Pourquoi ces alternatives sont-elles problématiques au niveau écologique?

En évaluant l’impact de ces régimes sur la santé et l’environnement, nous avons constaté qu’ils ont une empreinte carbone moindre que celle du régime carné, mais au-dessus de ce qu’on préconise comme le maximum selon le principe du «one tonne lifestyle» («mode de vie à une tonne» de CO2 émis par an et par personne, tous domaines de consommation confondus). On peut relever que l’impact écologique de ces alternatives à la viande concerne surtout des produits importés, tels que le quinoa ou les avocats. Mais parmi les préoccupations à l’oeuvre lorsqu’on aspire à une alimentation plus saine et durable, il existe aussi celle de la solidarité, c’est-à-dire l’idée que privilégier le local n’exclut pas de penser aux producteurs d’autres pays qui dépendent de l’accès à nos marchés.

Vos études montrent que certaines injonctions ont des effets ambivalents en termes de santé et d’environnement, par exemple que l’incitation à manger local peut se traduire en un biais pro-viande…

Dans les tendances pro-viande, on observe une émotion qui se déploie autour d’une fierté du terroir et de l’idée qu’un savoir intergénérationnel se transmet dans ce domaine. Il y a un goût qui se forme autour de la viande suisse, perçue comme étant plus digne de confiance que celle des pays voisins.

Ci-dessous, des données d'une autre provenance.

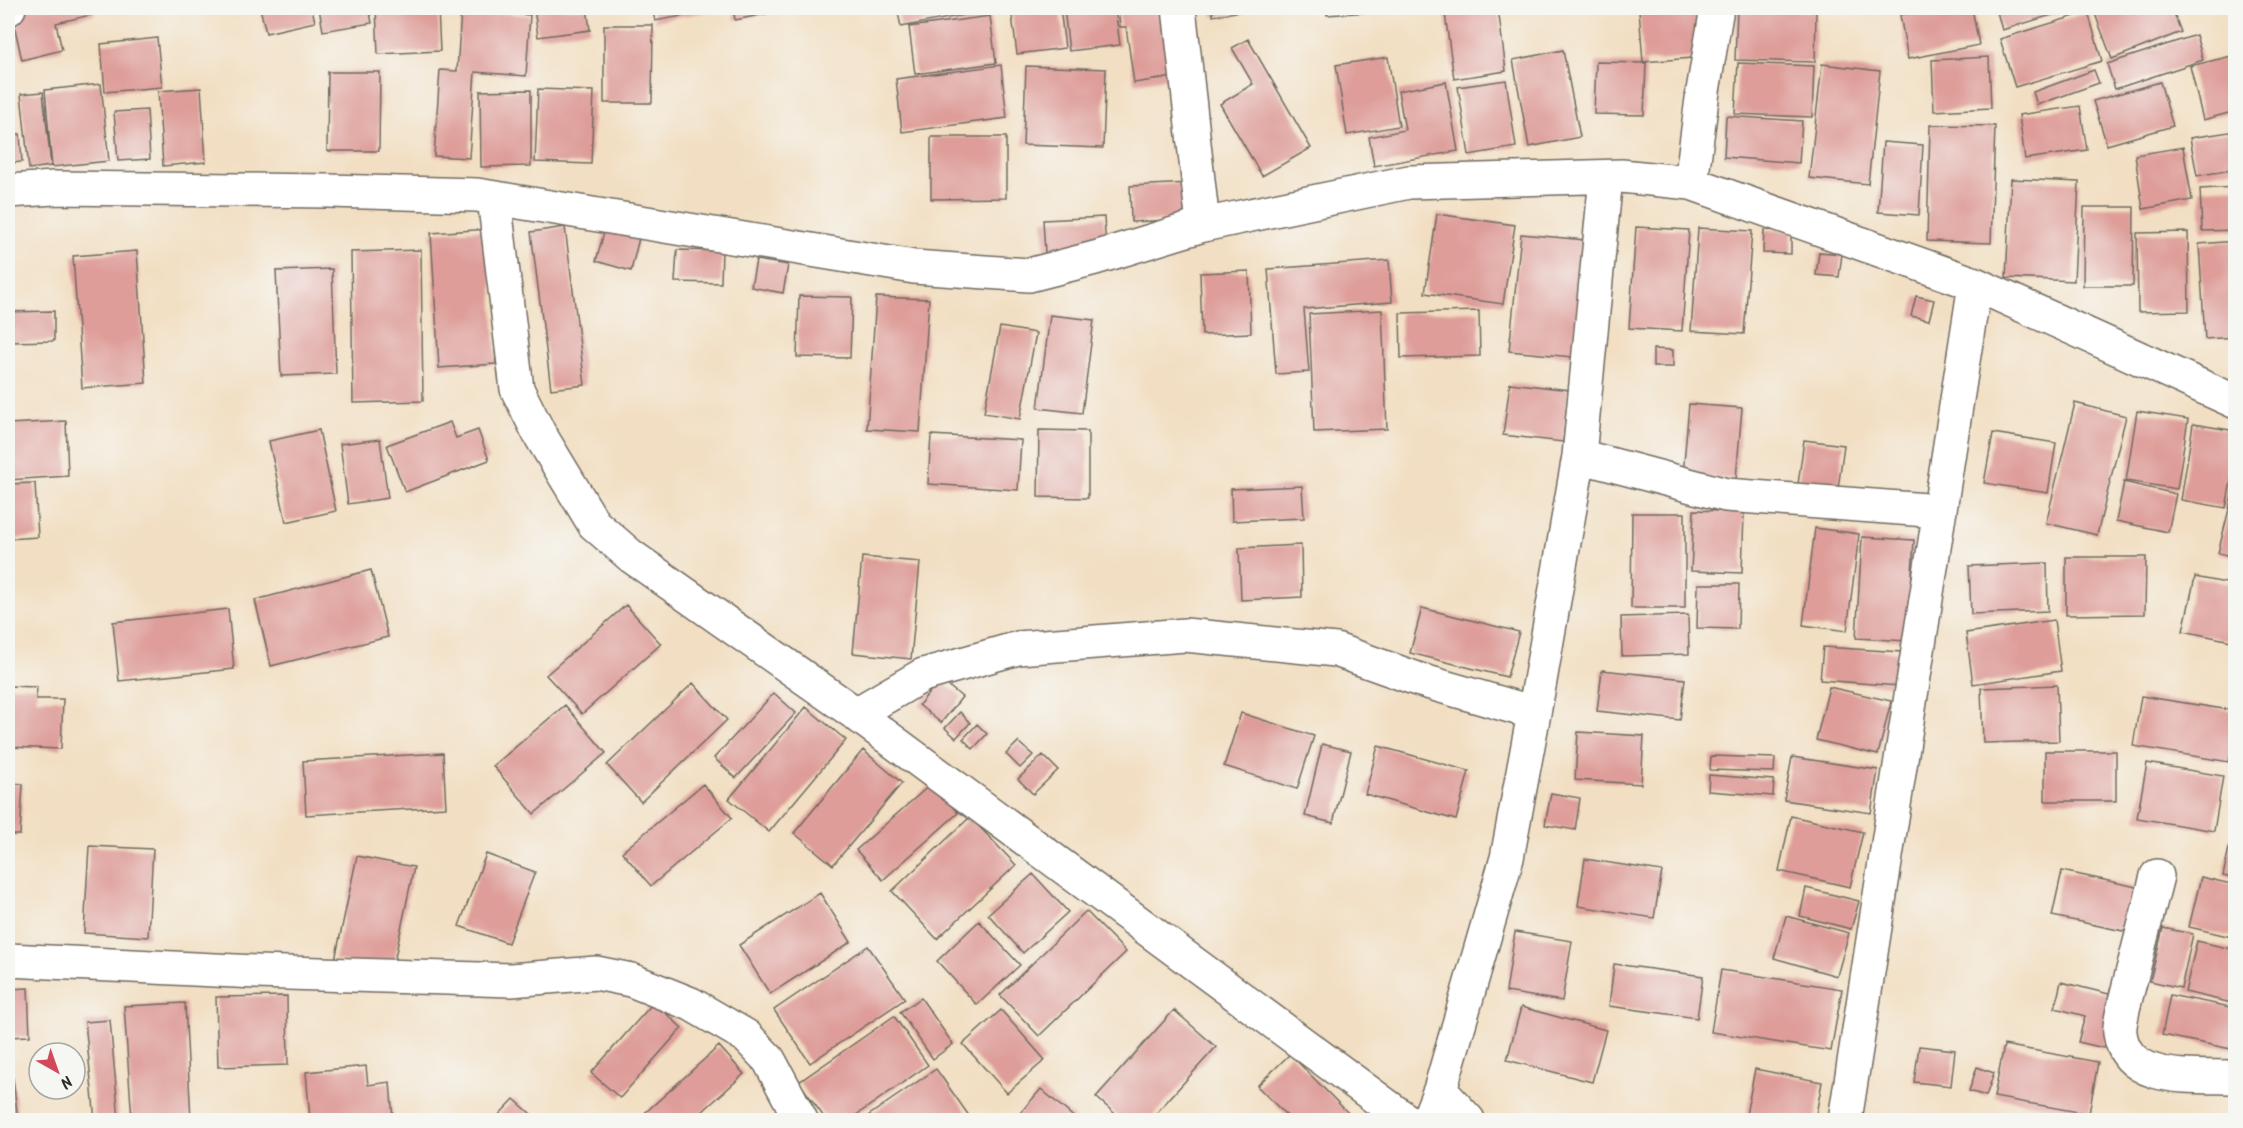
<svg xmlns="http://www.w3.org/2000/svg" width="2243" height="1128" viewBox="0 0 2243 1128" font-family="Kalam,sans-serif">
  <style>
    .building { fill: #de9d99 }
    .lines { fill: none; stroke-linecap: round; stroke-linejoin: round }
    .minor-casing { stroke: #716a60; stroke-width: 36 }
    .minor { stroke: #fff; stroke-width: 33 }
  </style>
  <rect width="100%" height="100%" fill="#f6f6f2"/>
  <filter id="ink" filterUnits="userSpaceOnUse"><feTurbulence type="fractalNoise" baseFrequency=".0167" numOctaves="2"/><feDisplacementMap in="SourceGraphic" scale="12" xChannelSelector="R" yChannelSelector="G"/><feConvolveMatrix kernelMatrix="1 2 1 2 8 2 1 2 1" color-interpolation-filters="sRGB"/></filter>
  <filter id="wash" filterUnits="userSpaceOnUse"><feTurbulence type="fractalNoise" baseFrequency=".008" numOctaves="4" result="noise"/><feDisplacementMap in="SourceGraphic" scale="24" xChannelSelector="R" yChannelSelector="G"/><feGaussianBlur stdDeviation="1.35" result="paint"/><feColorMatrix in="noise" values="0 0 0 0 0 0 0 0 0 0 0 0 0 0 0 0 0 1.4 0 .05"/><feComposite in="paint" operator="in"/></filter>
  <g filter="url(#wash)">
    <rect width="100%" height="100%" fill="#f2dfc3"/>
    <g id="blocks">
      <path class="building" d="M27 8H93L95 14 56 23 62 50 22 60 11 11Z
        M260 8H312L315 22 266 33Z
        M319 8H369L372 23 323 31Z
        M376 8H438L440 51 378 54Z
        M534 8H587L590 30 538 37Z
        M652 8H720V9L655 21Z
        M733 8H784V10L735 20Z
        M897 8H996V9L901 27Z
        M1011 8H1060L1065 48 1017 54Z
        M1064 8H1115L1120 45 1069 51Z
        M1118 8H1171L1180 76 1134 83 1126 27H1120Z
        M1212 8H1253V9L1213 16Z
        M1326 8H1400V10L1327 15Z
        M1486 8H1498L1506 71 1454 79 1445 14Z
        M1668 8H1702L1705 57 1643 62 1639 10Z
        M1891 8H1911L1892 13Z
        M1939 8H1972L1979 45 1908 59 1900 15Z
        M1996 8H2075L2002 30Z
        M2112 8H2172L2181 32 2112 59 2095 14Z
        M1737 9 1816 11 1815 62 1735 60Z
        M461 11 530 15 526 76 475 72 469 158 434 156 440 70 457 71Z
        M2088 12 2102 61 2015 87 2000 39Z
        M990 16 996 63 915 74 909 27Z
        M604 25H653L652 103H604Z
        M2196 35 2203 60 2115 89 2107 64Z
        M157 38 162 87 105 92 101 44Z
        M1248 39 1311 148 1262 176 1220 104 1253 84 1232 48Z
        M1563 50 1580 137 1529 147 1513 60Z
        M2236 55V111L2203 120 2190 66Z
        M1388 57 1399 126 1347 135 1336 65Z
        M1989 57 1991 108 1934 111 1932 60Z
        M1596 62 1646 63 1644 115 1594 114Z
        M1738 63 1814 66 1812 117 1735 114Z
        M1822 64 1880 71 1868 184 1809 178Z
        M1001 65 1007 118 902 132 896 79Z
        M1026 66 1106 69 1103 148 1023 145Z
        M2094 70 2099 83 2037 105 2033 92Z
        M328 72H380L379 151H327Z
        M1506 80 1516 147 1469 155 1458 87Z
        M1446 82 1458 151 1374 166 1369 137 1405 130 1398 91Z
        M2160 82 2173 126 2107 145 2093 101Z
        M101 84 109 161 52 167 45 90Z
        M201 88 206 162 163 166 158 91Z
        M538 89 594 91 591 164 535 162Z
        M531 90V166L481 167 480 91Z
        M43 92 51 166 29 169 21 94Z
        M2080 106 2087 150 2025 159 2019 115Z
        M147 110 150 159 118 161 114 112Z
        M1726 116 1802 121 1799 163 1724 157Z
        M1930 125 1995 126 1991 243 1927 241Z
        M2236 131V169L2197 176 2190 138Z
        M8 134H20L22 162 8 163Z
        M931 137H1006V198L931 199Z
        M1883 142 1923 145 1919 215 1878 212Z
        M2183 147 2192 200 2143 209 2135 155Z
        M2011 179 2079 182 2074 281 2006 278Z
        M1190 183 1191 219 1131 222 1130 186Z
        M2236 187V230L2202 231 2200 189Z
        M2084 207H2134L2133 286H2083Z
        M1437 214 1515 225 1503 304 1425 293Z
        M1104 217 1106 250 1045 253 1043 220Z
        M565 227 585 385 551 389 531 232Z
        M1636 227 1689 230 1682 331 1629 328Z
        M1698 228 1752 231 1744 334 1691 331Z
        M489 229 496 364 439 368 431 233Z
        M605 229 639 238 631 271 596 261Z
        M1764 230 1791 231V254L1763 253Z
        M2188 232 2189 311 2138 312 2137 233Z
        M1521 234 1585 240 1573 357 1509 351Z
        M2236 241V337L2205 339 2199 244Z
        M421 250 423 401 353 403 351 252Z
        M677 250 722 251 721 283 675 282Z
        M137 251 146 383 82 388 73 256Z
        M1819 252 1842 254 1839 277 1816 275Z
        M756 260 788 265 783 293 751 287Z
        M1389 260 1392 302 1304 309 1309 372 1276 374 1268 269Z
        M332 269 336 374 281 376 276 271Z
        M1249 271 1251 333 1202 335 1200 273Z
        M799 296 852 297 850 358 797 357Z
        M1916 296 1934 300 1929 320 1911 316Z
        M876 297 929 299 920 432 867 429Z
        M1382 310 1387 429 1314 432 1309 314Z
        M54 311V341L8 342V312Z
        M1479 311 1480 356 1401 358 1400 313Z
        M1050 315 1094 320 1082 413 1038 408Z
        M1000 327 1036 333 1020 419 984 413Z
        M1653 349 1673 350V367H1653Z
        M1510 383 1569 390 1563 442 1503 435Z
        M2075 403 2126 416 2097 535 2046 523Z
        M1689 404 1742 408 1736 479 1683 475Z
        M2137 411 2188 419 2177 489 2126 481Z
        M66 421 68 476 8 480V424Z
        M450 422 456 438 478 430 489 460 405 492 387 445Z
        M2193 424 2236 431V454L2226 508 2181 500Z
        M319 430 336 511 286 522 269 441Z
        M1039 430 1088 431V498L1038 497Z
        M1993 433 2056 443 2048 493 1984 483Z
        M931 435 1021 440 1018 490 928 484Z
        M380 439 388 498 348 504 340 444Z
        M1804 440 1844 445 1838 489 1798 484Z
        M2124 482 2176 494 2168 532 2116 521Z
        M35 483 38 537 8 539V484Z
        M2235 485H2236V557L2218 553Z
        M1302 486 1304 518 1232 521 1231 489Z
        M1694 510 1744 512 1742 573 1691 571Z
        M1632 513H1685V608H1631Z
        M1815 528 1859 534 1847 631 1803 625Z
        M1862 537 1914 540 1908 641 1856 638Z
        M1301 545 1302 597 1241 600 1239 548Z
        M862 557 920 562 911 659 853 653Z
        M2066 557H2146L2145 614 2066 615Z
        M2047 563 2048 611 1971 614 1969 566Z
        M371 570 388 637 271 666 255 600Z
        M2195 577 2236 585V642L2183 631Z
        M1698 584H1739L1738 629 1697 628Z
        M626 605 661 644 582 714 546 675Z
        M1422 608 1519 632 1507 677 1410 653Z
        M228 609 234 669 119 681 113 622Z
        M1688 615 1689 654 1622 656 1621 617Z
        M2054 620 2061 671 1973 684 1966 633Z
        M1823 647 1902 652 1899 686 1820 680Z
        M1602 670 1685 679 1680 720 1597 711Z
        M940 679 962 697 941 723 919 705Z
        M693 683 727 720 641 802 607 765Z
        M2057 685 2059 741 1983 743 1981 688Z
        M8 686 37 687 36 699H63L61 749 8 747Z
        M1829 687 1891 701 1878 755 1816 740Z
        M774 693 796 713 736 778 714 758Z
        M2141 696 2236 711V724L2229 762 2133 746Z
        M565 705 606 753 534 814 493 766Z
        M806 707 846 740 769 832 729 799Z
        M960 712 970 723 956 738 945 728Z
        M1241 713 1314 736 1297 789 1224 766Z
        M977 724 987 734 973 749 963 739Z
        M1578 732 1644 736 1641 784 1575 780Z
        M1018 742 1033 755 1020 768 1006 754Z
        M1322 744 1351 751 1333 823 1305 816Z
        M1378 746 1469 771 1456 820 1365 794Z
        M863 750 902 783 833 865 794 833Z
        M2045 751H2116V801H2045Z
        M443 753 446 807 306 815 303 761Z
        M1043 755 1058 770 1033 794 1018 779Z
        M1711 756 1775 758 1774 772 1710 770Z
        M1792 757 1878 770 1871 813 1784 800Z
        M2147 763 2223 776 2214 831 2137 818Z
        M1709 775 1774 780 1773 796 1708 791Z
        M8 783 23 784 20 835H8Z
        M932 783 958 813 883 880 856 850Z
        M703 784 732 818 651 886 622 852Z
        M1551 793 1580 798 1575 830 1545 825Z
        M1791 816 1863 832 1850 887 1779 871Z
        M970 817 1016 865 937 939 892 891Z
        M2233 829H2236V879L2223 876Z
        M89 846 153 849 148 937 84 933Z
        M486 854 535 872 508 943 459 926Z
        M357 856 414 867 392 972 335 960Z
        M1585 859 1662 871 1654 918 1578 906Z
        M2062 871 2137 887 2128 932 2052 916Z
        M1033 874 1068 912 1023 953 988 914Z
        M2201 877 2236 885V938L2189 927Z
        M1806 888 1859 901 1851 929 1800 916Z
        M820 893 851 942 770 994 739 945Z
        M1086 911 1126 952 1039 1036 1000 995Z
        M1786 916 1849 933 1837 976 1774 958Z
        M979 921 1020 965 977 1005 937 961Z
        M2163 928 2193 934 2181 988 2150 981Z
        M1515 932 1572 941 1562 1001 1506 992Z
        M2197 941 2236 950V1004L2185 992Z
        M868 946 905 999 810 1063 774 1010Z
        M1614 964 1703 976 1697 1018 1609 1006Z
        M1721 970 1842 989 1831 1051 1711 1032Z
        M2061 982 2117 996 2104 1048 2078 1042 2085 1016 2055 1008Z
        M28 988 30 1036 8 1037V989Z
        M2170 995 2236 1008V1050L2162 1035Z
        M287 996 288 1065 218 1067 216 997Z
        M921 998 953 1044 933 1059 900 1012Z
        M654 1002 682 1028 620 1098 591 1073Z
        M185 1003 191 1120H132L124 1006Z
        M1521 1007 1606 1030 1592 1082 1507 1060Z
        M1001 1010 1045 1060 1007 1093 963 1044Z
        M1174 1010 1216 1047 1150 1120H1122L1096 1097Z
        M894 1016 928 1065 849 1120H826L799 1082Z
        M110 1020 119 1120H95L85 1022Z
        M2004 1045 2098 1062 2089 1114 1994 1097Z
        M719 1046 744 1074 693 1120H637Z
        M1919 1046 1955 1050 1951 1086 1914 1082Z
        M1290 1054 1355 1120H1291L1257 1086Z
        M366 1066 368 1085 390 1082 393 1119 310 1120 306 1072Z
        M1977 1067 1994 1073 1986 1096 1969 1091Z
        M936 1069 972 1120H862Z
        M1755 1069 1822 1082 1815 1120H1745Z
        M8 1078H13L18 1120H8Z
        M1041 1089 1077 1120H1014Z
        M514 1099 538 1120H494Z
        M750 1115 755 1120H743Z"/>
    </g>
  </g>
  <g filter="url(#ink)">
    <use href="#blocks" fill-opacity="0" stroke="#716a60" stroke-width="1.5"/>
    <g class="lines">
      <defs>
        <path id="minor" d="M1179 8 1203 225
          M8 9 9 8
          M1691 183 1703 91 1717 8
          M8 191 54 188 328 191 477 195 914 267 1029 275 1095 258 1203 225 1409 182 1621 176 1691 183 1975 284 2236 402
          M494 198 517 389 539 433 594 524 631 556 856 714 1406 1120
          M1579 456 1726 495 1940 511
          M856 714 923 675 1018 648 1185 635 1336 650 1420 680 1534 713
          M2157 876 2123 1009C2122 1017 2119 1025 2120 1033 2127 1085 2196 1075 2236 1077
          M8 960 256 972 511 980 596 973 631 980 691 1004 746 1036 769 1060 801 1120
          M1440 1090 1468 1120
          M1428 1120 1440 1090 1507 858 1540 681 1579 456 1606 177
          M1845 1120 1975 284"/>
      </defs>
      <use href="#minor" class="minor-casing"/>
      <use href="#minor" class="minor"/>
    </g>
  </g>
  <rect width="2243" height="1128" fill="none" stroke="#f6f6f2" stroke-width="30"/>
  <g transform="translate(57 1071) rotate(140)"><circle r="28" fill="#f6f6f2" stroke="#a5a5a2" stroke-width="1.5"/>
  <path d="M0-4.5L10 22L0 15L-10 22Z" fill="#d1495b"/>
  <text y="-9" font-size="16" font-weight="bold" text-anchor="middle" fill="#2b2b2b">N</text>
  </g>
</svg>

«Alors qu’au Moyen Âge on présentait un paon avec toutes ses plumes sur la table, nos sociétés ont progressivement mis à distance le corps entier de l’animal.»

Goût et dégoût entravent-ils le changement en matière de consommation alimentaire?

Le dégoût apparaît notamment comme un obstacle à l’adoption des insectes en tant qu’alternative à la viande. Mais il y a une différence entre manger l’animal entier et le consommer sous la forme de farine préparée à la manière d’un hamburger. Ce processus rejoint celui que le sociologue Norbert Elias décrivait il y a un siècle dans La civilisation des moeurs. Alors qu’au Moyen Âge on présentait un paon avec toutes ses plumes sur la table, nos sociétés ont progressivement mis à distance le corps entier de l’animal pour consommer sa viande sans «manger sa mort», si l’on peut dire.

Quelles sont les mesures les plus efficaces pour favoriser le changement des habitudes alimentaires?

Plusieurs pistes sont sorties de notre projet, articulées autour de l’idée qu’il faut montrer comment le changement est réalisable sur le plan pratique. La cantine d’un lieu de travail qui introduit une journée végétarienne, par exemple, peut contribuer à créer du goût pour cette alimentation en s’appuyant sur les relations sociales entre collègues. Il en va de même pour les cantines scolaires. Nous avons constaté à ce propos que les enfants qui deviennent végétariens ont un effet incitatif sur leurs parents. Une porte d’entrée particulièrement intéressante pour le changement est enfin celle de la mobilité, car en Suisse les gens s’approvisionnent souvent dans les lieux de transit. Il faudrait donc intégrer des solutions saines et durables dans ces points d’approvisionnement, afin qu’une telle alimentation devienne une option par défaut et pas un choix exclusivement individuel.

Régimes dictés par la vie quotidienne
Le projet Swiss Diets, auquel Marlyne Sahakian a collaboré, a été conduit de 2016 à 2019 dans le cadre du Programme national de recherche (PNR) 69 «Alimentation saine et production alimentaire durable». Son objectif: identifier des pistes possibles pour une transition vers des régimes alimentaires plus sains et plus durables en Suisse. Ce projet a, entre autres, mis en évidence que le changement des pratiques de consommation dépend de la prise en compte de certains aspects de la vie quotidienne tels que le temps réservé aux repas, les relations sociales autour de la nourriture et les habitudes d’approvisionnement.